Joined: Fri Mar 14, 2014 11:44 pm
Posts: 60
One other thing, real "back of the envelope" stuff: It is easy to make an estimate for how much current any car will draw off the line in "first notch" or "min power". At standstill, there is no counter-EMF. Simply divide the line voltage by the total grid resistance in the circuit. Generally the motor armature, interpole and field resistances are so small relative to the starting grid resistance that those numbers can be ignored with minimal error. Tack on a few percent for the resistance of the wiring itself.

So for example, the GE PCC cars. Pre-war air-electric: 4.0 ohms in "switching" or 150 amps, min accelerating the C1 contactor closes and we have 2.0 ohms (brush arm still at "A") or about 300 amps on a 600V line.
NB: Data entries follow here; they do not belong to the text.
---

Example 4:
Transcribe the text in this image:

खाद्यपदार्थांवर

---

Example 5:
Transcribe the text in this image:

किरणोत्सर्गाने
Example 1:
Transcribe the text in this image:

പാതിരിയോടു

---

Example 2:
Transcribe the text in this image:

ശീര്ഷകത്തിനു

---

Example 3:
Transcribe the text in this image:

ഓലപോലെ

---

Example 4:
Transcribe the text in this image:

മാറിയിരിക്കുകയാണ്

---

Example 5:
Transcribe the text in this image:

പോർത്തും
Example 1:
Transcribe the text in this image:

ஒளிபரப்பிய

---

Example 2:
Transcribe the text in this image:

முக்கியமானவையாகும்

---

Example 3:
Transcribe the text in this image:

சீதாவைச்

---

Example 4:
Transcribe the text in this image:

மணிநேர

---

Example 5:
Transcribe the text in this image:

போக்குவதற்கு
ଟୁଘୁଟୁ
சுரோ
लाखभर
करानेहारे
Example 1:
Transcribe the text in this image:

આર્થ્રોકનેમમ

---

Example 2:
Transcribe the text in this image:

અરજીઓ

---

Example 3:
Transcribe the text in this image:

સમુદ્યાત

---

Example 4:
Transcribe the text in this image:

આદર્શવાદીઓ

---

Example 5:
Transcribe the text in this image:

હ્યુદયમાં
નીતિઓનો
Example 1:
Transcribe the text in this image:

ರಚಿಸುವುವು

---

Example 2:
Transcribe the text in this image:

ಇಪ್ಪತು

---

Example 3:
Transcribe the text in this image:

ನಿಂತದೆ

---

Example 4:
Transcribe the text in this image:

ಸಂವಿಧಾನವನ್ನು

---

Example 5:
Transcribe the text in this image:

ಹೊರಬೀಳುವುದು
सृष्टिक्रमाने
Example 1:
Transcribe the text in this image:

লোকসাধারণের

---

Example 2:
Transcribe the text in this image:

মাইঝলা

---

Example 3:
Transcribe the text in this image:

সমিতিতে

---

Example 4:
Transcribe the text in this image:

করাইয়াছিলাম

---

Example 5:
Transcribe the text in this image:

More accurately: allow .12 ohms for the motor resistance (total of the series/parallel combination) and about .15 for all the wiring and miscellaneous contact resistances, gives about 265 line amps.

Likewise, postwar all-electric cars, start with about 3 ohms resistance in switching, but C1 picks up almost instantly cutting about about a half ohm, so 240 amps in switching (with fields shunted for reduced torque), then when the pedal hits the accelerating range, C2 closes and cuts another approx .5 ohms.

We recently got our North Shore running again (flood remediation program) and I measured its first-notch standstill current (brakes appleid): it was 380A, but that is on our 560V line, and probably a good 20-30 volts of drop too.